I settled into the life easily enough–every couple of years on a new ship with a new crew, headed somewhere ever more exotic. Soon,any thought of returning to the city of my birth grew distant and faintly absurd. Soon, I gained more knowledge of the capriciousness of sea than any but the most experienced seaman. I came to love the roll of the decks and the wind’s severity. I loved nothing better than to reach some new place and discover new peoples, new animals, new cures to old ailments. I survived squalls, strict captains, incompetent crews, and boardings by pirates. I wrote long letters about my adventures to my parents, and sometimes their replies even caught up to me, giving me much pleasure. I also wrote to Lucius once or twice, but I never heard back from him and didn’t expect to; nor could I know for sure my letters had made it into his hands, the vagaries of letters-by-ship being what they are.

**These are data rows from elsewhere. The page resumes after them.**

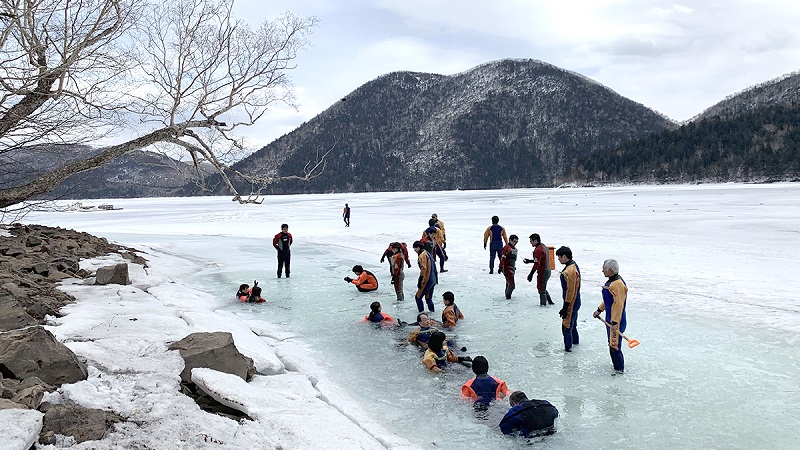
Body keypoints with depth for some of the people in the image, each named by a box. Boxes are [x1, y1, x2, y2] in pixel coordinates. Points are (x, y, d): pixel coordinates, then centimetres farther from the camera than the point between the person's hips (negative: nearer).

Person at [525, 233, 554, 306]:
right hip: (547, 270, 10)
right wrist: (529, 261, 20)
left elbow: (537, 263, -25)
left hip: (542, 272, -10)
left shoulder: (538, 250, -21)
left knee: (541, 288, 3)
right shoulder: (544, 247, 10)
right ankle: (549, 301, 30)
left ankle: (543, 303, 11)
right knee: (542, 287, 23)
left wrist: (531, 274, -23)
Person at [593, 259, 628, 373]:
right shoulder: (611, 281, 9)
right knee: (612, 343, 19)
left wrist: (615, 323, -27)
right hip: (610, 318, 10)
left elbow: (619, 304, -26)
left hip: (616, 320, -10)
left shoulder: (618, 284, -24)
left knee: (614, 346, -3)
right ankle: (617, 364, 32)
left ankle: (619, 369, 9)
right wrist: (599, 310, 23)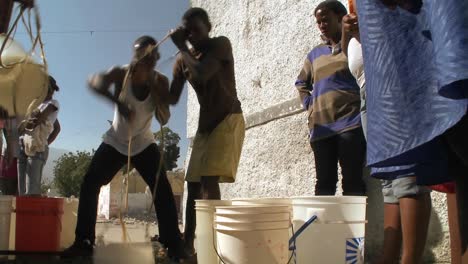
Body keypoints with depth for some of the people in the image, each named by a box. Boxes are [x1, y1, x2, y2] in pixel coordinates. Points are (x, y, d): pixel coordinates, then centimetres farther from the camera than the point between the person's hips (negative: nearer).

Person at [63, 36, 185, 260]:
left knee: (162, 190, -13)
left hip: (144, 144, 1)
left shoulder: (161, 81, -14)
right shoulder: (121, 73, -20)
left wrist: (151, 84, -32)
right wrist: (118, 101, -58)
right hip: (115, 142, 0)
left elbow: (164, 119, -22)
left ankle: (173, 245, -8)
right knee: (89, 184, -12)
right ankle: (83, 242, -3)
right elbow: (94, 81, -40)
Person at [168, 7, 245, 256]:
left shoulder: (221, 44, -8)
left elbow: (202, 74, -25)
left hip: (228, 119, -7)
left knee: (209, 180, -20)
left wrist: (182, 48, -12)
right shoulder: (182, 60, 7)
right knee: (194, 184, 5)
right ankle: (188, 242, 13)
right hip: (205, 124, 7)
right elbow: (172, 98, 4)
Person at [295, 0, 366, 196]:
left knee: (352, 181, -6)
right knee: (324, 182, 5)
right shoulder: (315, 54, 21)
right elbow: (301, 83, 30)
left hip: (350, 122, -5)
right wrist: (309, 104, 16)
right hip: (321, 126, 5)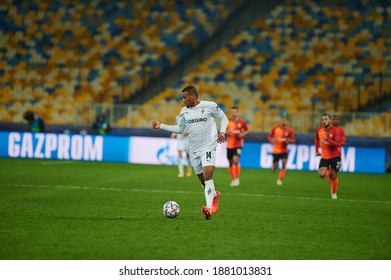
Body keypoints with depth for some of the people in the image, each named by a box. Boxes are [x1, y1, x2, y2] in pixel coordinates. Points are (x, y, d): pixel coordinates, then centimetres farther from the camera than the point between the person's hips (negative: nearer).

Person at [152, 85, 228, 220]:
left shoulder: (210, 106, -5)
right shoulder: (184, 111, 8)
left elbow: (224, 118, 7)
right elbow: (179, 129, 19)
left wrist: (222, 132, -10)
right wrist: (161, 126, 11)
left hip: (208, 146, -5)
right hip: (194, 149, 5)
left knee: (207, 175, -24)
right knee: (202, 179, 9)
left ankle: (209, 208, -32)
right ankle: (214, 195, 40)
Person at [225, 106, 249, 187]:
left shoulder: (242, 122, -3)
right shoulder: (227, 122, 2)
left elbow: (247, 131, 11)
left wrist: (243, 134, -9)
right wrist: (227, 132, -13)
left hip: (238, 144, -3)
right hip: (229, 145, 3)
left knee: (235, 160, -20)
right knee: (230, 163, 6)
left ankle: (237, 179, -7)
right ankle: (233, 179, 21)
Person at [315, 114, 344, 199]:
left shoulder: (336, 130, -17)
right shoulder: (319, 130, -2)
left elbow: (338, 144, -25)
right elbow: (317, 139, 19)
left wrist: (327, 139, -34)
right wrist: (317, 150, 17)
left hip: (335, 156, -3)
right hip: (324, 156, 3)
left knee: (334, 177, 0)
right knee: (321, 175, -14)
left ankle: (334, 193, 22)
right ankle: (328, 172, 22)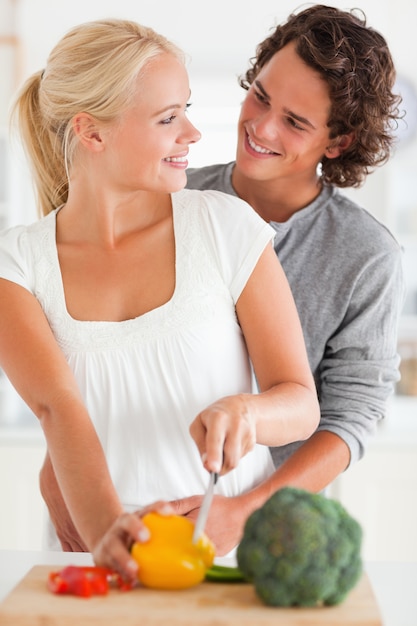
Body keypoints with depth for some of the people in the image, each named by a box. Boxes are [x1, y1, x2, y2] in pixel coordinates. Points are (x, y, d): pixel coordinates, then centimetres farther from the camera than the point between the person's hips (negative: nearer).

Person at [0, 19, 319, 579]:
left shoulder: (225, 225, -1)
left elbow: (302, 405, -1)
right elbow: (58, 409, -14)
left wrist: (243, 412, -23)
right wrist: (104, 530, -30)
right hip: (96, 557, 1)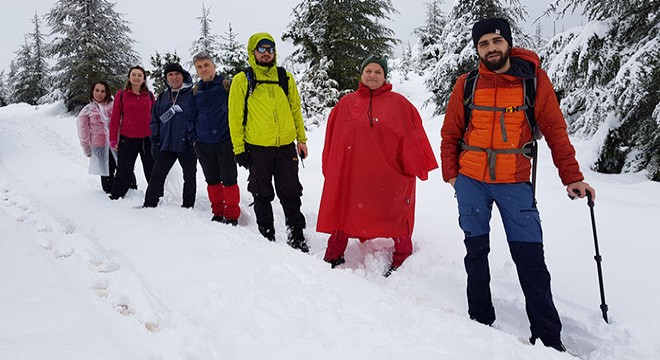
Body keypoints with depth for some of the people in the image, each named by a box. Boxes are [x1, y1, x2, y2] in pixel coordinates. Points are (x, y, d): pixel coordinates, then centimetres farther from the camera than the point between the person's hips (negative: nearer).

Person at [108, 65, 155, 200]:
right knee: (124, 171, 6)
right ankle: (115, 197, 18)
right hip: (127, 140, -1)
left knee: (152, 171, 11)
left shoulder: (149, 95, 6)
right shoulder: (121, 95, 1)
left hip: (148, 139, 2)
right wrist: (113, 139, -2)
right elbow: (115, 118, 2)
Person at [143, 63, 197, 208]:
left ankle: (188, 206, 17)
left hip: (187, 145, -4)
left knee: (189, 177, 7)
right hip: (166, 144, 4)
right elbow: (155, 120, 15)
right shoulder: (163, 97, 12)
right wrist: (155, 140, 6)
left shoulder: (192, 94, -3)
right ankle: (149, 205, 11)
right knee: (157, 175, 4)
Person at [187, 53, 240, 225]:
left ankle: (232, 216, 9)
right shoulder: (196, 92, 11)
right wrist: (193, 137, 9)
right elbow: (191, 117, 18)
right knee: (212, 181, 12)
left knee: (229, 180, -2)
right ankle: (218, 213, 24)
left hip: (225, 142, -4)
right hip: (203, 145, 5)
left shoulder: (226, 86, -2)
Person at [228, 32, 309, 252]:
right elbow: (235, 116, 0)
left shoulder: (285, 78, 10)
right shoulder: (242, 80, 1)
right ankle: (267, 236, 23)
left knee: (290, 193, 6)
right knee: (263, 195, 9)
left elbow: (296, 109, 15)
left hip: (286, 146, 2)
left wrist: (301, 139, 11)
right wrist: (239, 148, -4)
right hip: (257, 148, -2)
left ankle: (296, 236, 19)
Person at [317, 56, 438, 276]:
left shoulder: (398, 103, 2)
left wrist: (417, 166, 2)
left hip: (390, 174, -1)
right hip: (350, 173, 2)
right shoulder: (346, 104, 7)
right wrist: (330, 168, 7)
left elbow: (413, 137, 2)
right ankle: (333, 257, 25)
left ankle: (402, 260, 27)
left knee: (395, 216, 8)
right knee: (343, 213, 9)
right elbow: (332, 139, 9)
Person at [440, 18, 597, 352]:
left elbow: (555, 131, 0)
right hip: (471, 181, 2)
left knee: (530, 257, -2)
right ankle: (481, 321, 25)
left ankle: (548, 337, 8)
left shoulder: (535, 80, -2)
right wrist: (450, 173, 0)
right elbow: (450, 134, 8)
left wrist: (572, 177, -3)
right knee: (477, 251, 10)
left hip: (515, 183, -1)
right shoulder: (466, 85, 1)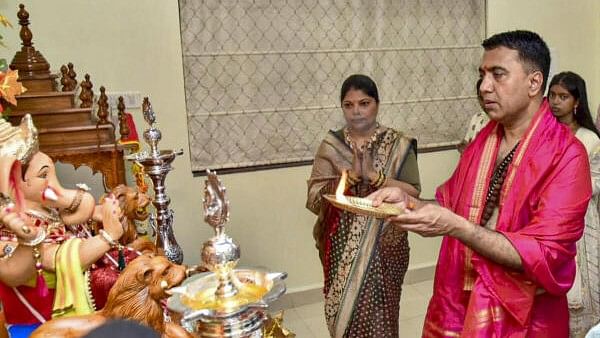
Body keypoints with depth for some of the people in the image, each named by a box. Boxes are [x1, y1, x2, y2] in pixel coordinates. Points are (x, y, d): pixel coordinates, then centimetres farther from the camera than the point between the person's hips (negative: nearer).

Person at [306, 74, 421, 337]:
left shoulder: (398, 144, -3)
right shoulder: (330, 145, 0)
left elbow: (413, 194, -9)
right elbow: (314, 199, -7)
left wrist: (374, 175, -20)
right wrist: (351, 175, -20)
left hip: (384, 248, -1)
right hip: (342, 249, 1)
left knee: (378, 316, 6)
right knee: (344, 312, 12)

In this way thirty years passed and I passed with them, growing weather-beaten and bearded and no different from any other sailor. Except, of course, for her arm. At a distant river port, in a land where the birds spoke like women and the men wore outlandishly bright tunics and skirts, a letter from my mother caught up with me. In it, she told me that my father had died after a long illness, an illness she had never mentioned in any of her other letters. The letter was a year old.